Let $g: A \to A$ be a mapping.

### Definition 1

$A$ is **minimally closed under $g$ with respect to $b$** if and only if:

\((1)\) | $:$ | $A$ is closed under $g$ | |||||||

\((2)\) | $:$ | There exists $b \in A$ such that no proper subclass of $A$ containing $b$ is closed under $g$. |

### Definition 2

$A$ is **minimally closed under $g$ with respect to $b$** if and only if:

\((1)\) | $:$ | $A$ is closed under $g$ | |||||||

\((2)\) | $:$ | There exists $b \in A$ such that every subclass of $A$ containing $b$ which is closed under $g$ contains all the elements of $A$. |

## Also see

- Results about
**minimally closed classes**can be found**here**.

## Linguistic Note

The term **minimally closed class** was invented by $\mathsf{Pr} \infty \mathsf{fWiki}$ in accordance with the concept of a **minimally inductive class**.

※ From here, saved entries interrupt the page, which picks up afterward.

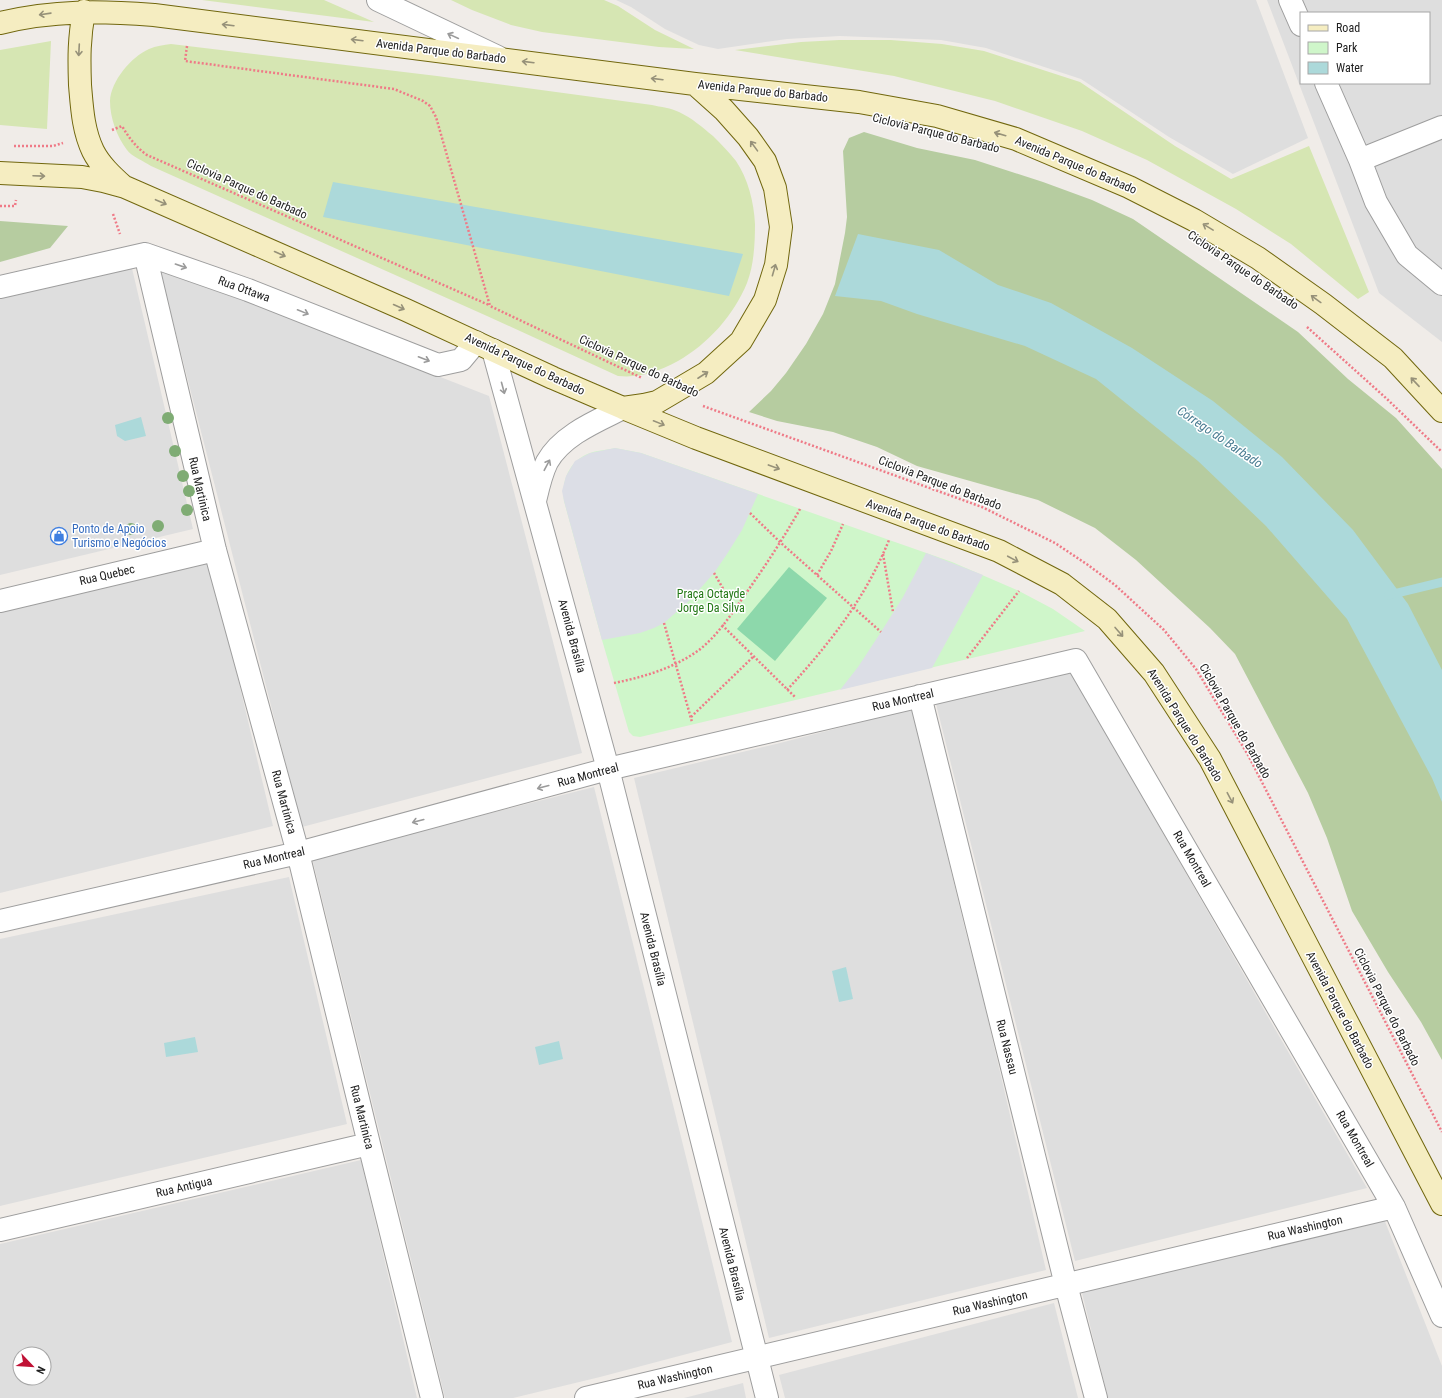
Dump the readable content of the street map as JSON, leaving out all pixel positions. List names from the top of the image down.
{
  "streets": {
    "main road": ["Avenida Parque do Barbado"],
    "street": [
      "Rua Ottawa",
      "Rua Martinica",
      "Rua Quebec",
      "Avenida Brasília",
      "Rua Montreal",
      "Rua Nassau",
      "Rua Antigua",
      "Rua Washington"
    ],
    "path": ["Ciclovia Parque do Barbado"]
  },
  "crossings": [
    ["Avenida Parque do Barbado", "Rua Ottawa"],
    ["Avenida Parque do Barbado", "Avenida Brasília"],
    ["Rua Ottawa", "Rua Martinica"],
    ["Rua Ottawa", "Avenida Brasília"],
    ["Rua Martinica", "Rua Quebec"],
    ["Rua Martinica", "Rua Montreal"],
    ["Rua Martinica", "Rua Antigua"],
    ["Avenida Brasília", "Rua Montreal"],
    ["Avenida Brasília", "Rua Washington"],
    ["Rua Montreal", "Rua Nassau"],
    ["Rua Montreal", "Rua Washington"],
    ["Rua Nassau", "Rua Washington"]
  ],
  "one_way": ["Rua Ottawa"],
  "water": ["Córrego do Barbado"],
  "parks": ["Praça Octayde Jorge Da Silva"],
  "places": {
    "shop": ["Ponto de Apoio Turismo e Negócios"]
  },
  "legend": ["Road", "Park", "Water"],
  "north": "bottom right"
}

As such, it is not generally expected to be seen in this context outside $\mathsf{Pr} \infty \mathsf{fWiki}$.

Both **minimally closed class** and **minimally inductive class** are discussed in *Set Theory and the Continuum Problem, revised ed.* by Raymond M. Smullyan and Melvin Fitting of $2010$.

While the **minimally closed class** is suggested as a generalisation of the **minimally inductive class** in an optional section backed up with an exercise, it is not actually named there as such.

The name was coined in order to provide a convenient tag, as a description is unwieldy.